The text in 11 ("Daurkx wgkpc shf dstpojjbszz") I do not know the full meaning of, and I am not skilled enough with linguistics to tell if it actually does say something under some code language. But I saw "dark" in "daurkx" and "pc" in "wgkpc", so I dimmed my screen brightness and considered the game finished.
The meat of 11 in the readme I think I actually already pondered about earlier on in this comment. All I can say is that it's not a video game if it isn't on a screen of some sort. Though I wouldn't be surprised if the meaning of "screen" could be somehow deconstructed as well. (For example: pins popping out of and receding into a wall could be seen as a rudimentary 2-color display)

12 isn't a game any more than a piece of paper is a game, though the notion that both can be games reminds me of 4'33" and a particular strip in the webcomic "Irregular Webcomic!". (The annotation in that strip is a fascinating read, by the way, for more discussion on what counts as "art" and what's just meaningless color.)

bpseudopod's picture

Some thoughts on #4

#4 is interesting to me precisely because it's something that's actually been going on for quite some time, though not in the way the creator of this game visualizes it. I'm talking about the speedrun community (and related disciplines; score attack, TAS, completionists, etc). One of the most fascinating segments of the speedrunning community is the researchers, people who don't actively speedrun (they might TAS) but instead rip apart the game looking for new and faster techniques. Especially in older games, this often takes the form of tearing apart individual sections of memory in order to catalog all the hidden variables, and in particularly robust communities, people will document in detail how every mechanic works, down to the actual programming responsible for them. Maybe no community does this more than the Super Mario 64 community. If you haven't already, take a look at pannenkoek2012, of "Watch for Rolling Rocks in 0.5 A Presses" fame. Across two channels, he documents everything from cloning extra stars via glitches to the exact algorithm behind the characters' eyes blinking.

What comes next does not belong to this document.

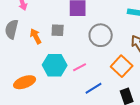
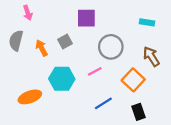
gray square: (58, 30) -> (65, 42), turned -32
pink line: (80, 67) -> (95, 71), moved

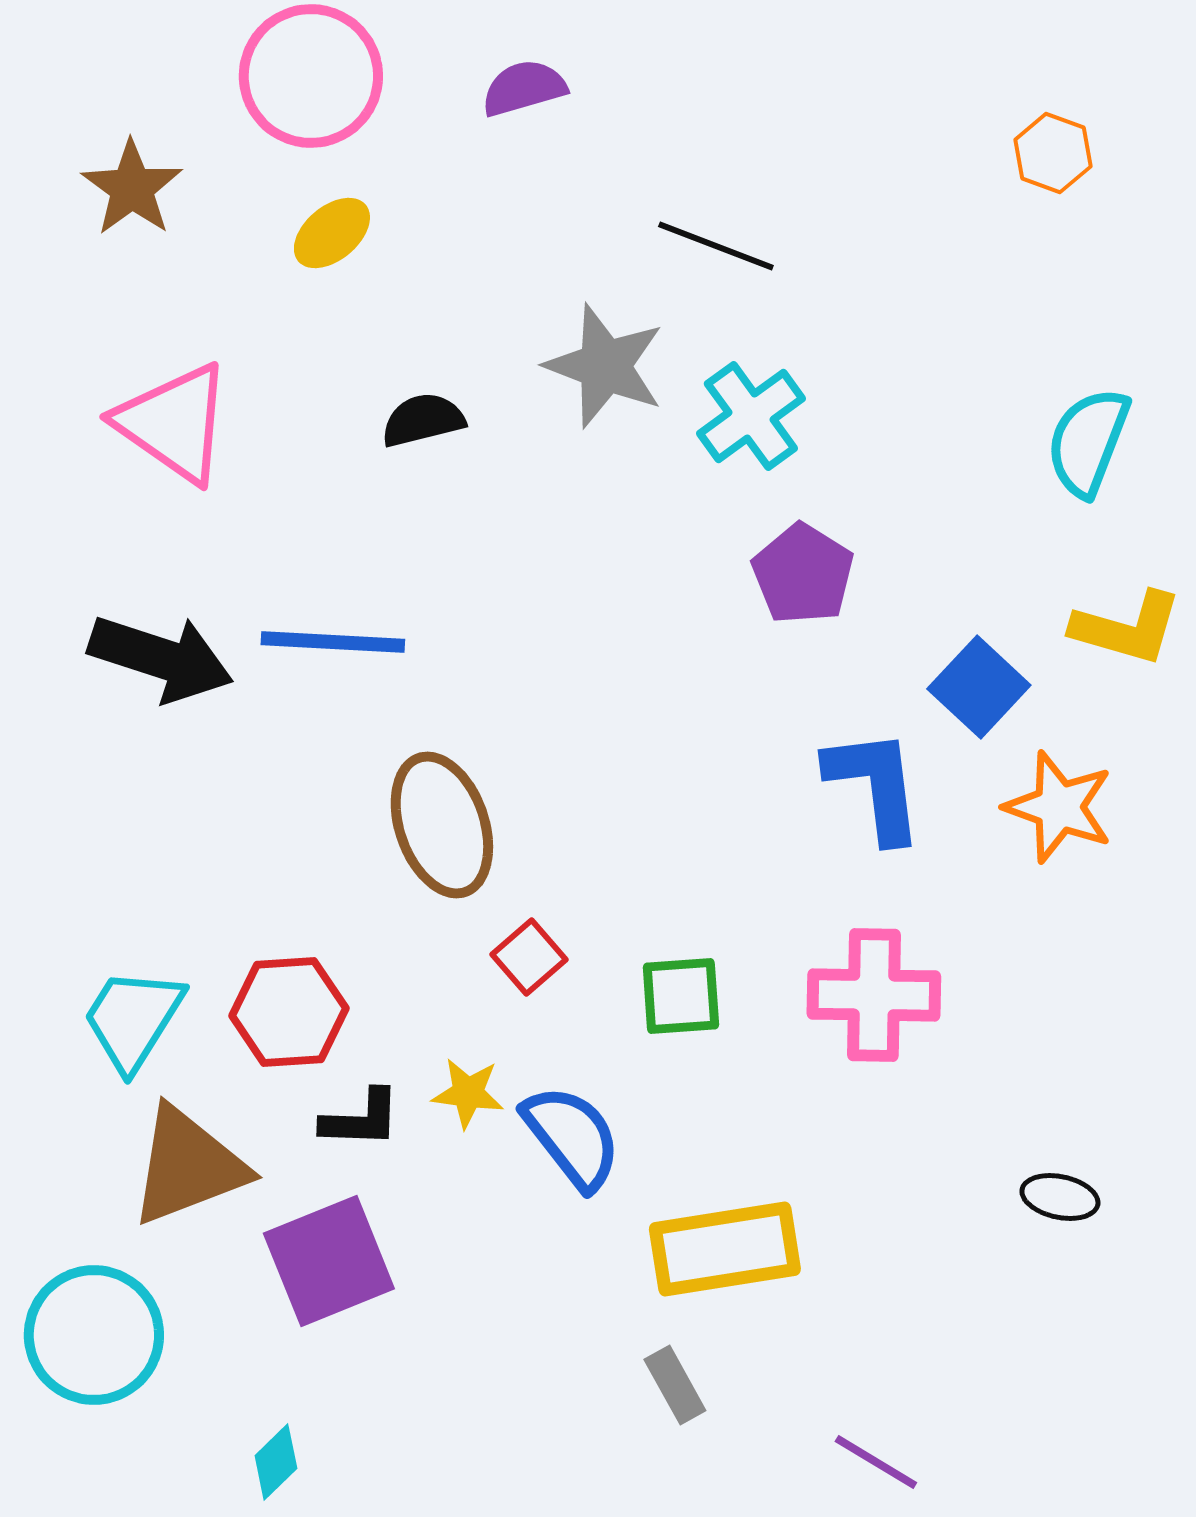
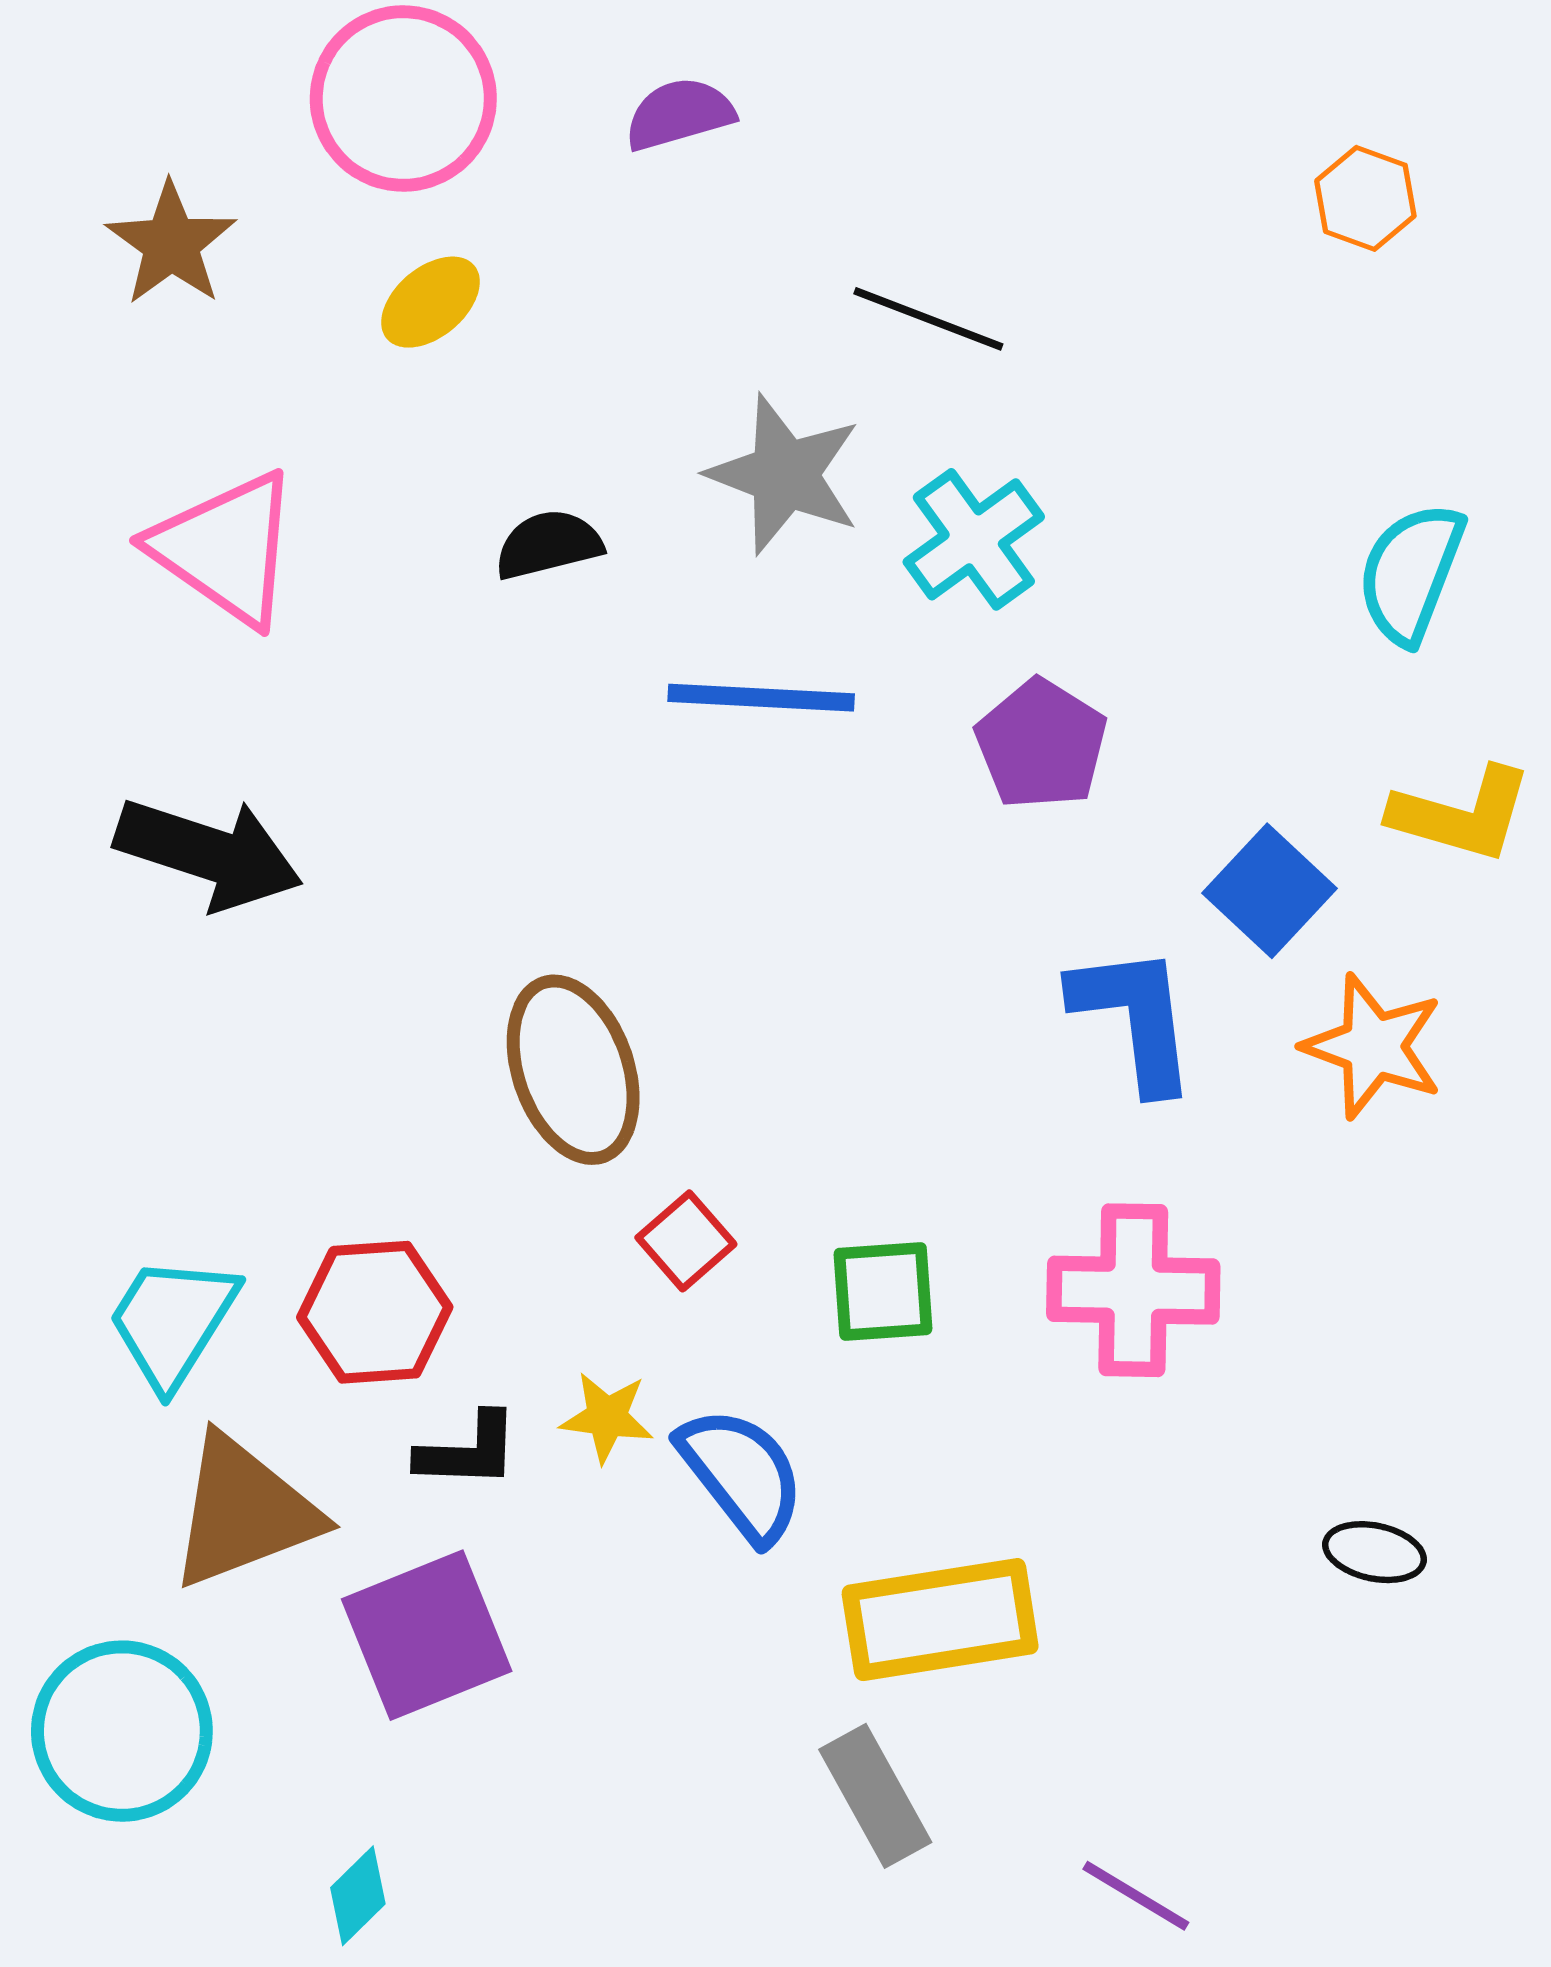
blue line: (333, 642) -> (761, 698), moved
gray rectangle: (675, 1385) -> (875, 1796), size x1.4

The readme brings up a few questions about whether feedback is essential for play, but the notion of how technology effects play is, I think, also worthy of exploration. Building off that, I have a few questions of my own:

  • What's the difference between exploring a game's systems externally (via examining the software) and internally (through experiencing play)?
  • What effect does examining a game's inner workings have on the player's experience of it?
  • How does the growth of technology expand the horizons of play possible within a game?
  • How does one future-proof a game, i.e. make it resistant to memory analysis, decompiling, debugging, etc if so desired?

Edit: It occurs to me that the idea of wargames, where people try to gain access to computer systems (contrived but based off real-world technologies), might be useful in discussing at least the first and last point.

gisbrecht's picture

Played this a few days ago-

Played this a few days ago- works fine on linux thankfully. I don't have much to say that others have not but I find it an interesting ritual to read a text file to understand the works. How would the effect of the games change if the context was in the games itself? In a way it feels a more metafictional practice than the 10th game...

clyde's picture

Nice PowerPoint. I enjoyed

Nice PowerPoint.

I enjoyed working through the text and the demonstrations together. What I enjoyed most was how many of the demos are arranged as dualistic comparisons. I like seeing them in quick succession and with commentary like this. Your interest in enumerating through these aspects comes through.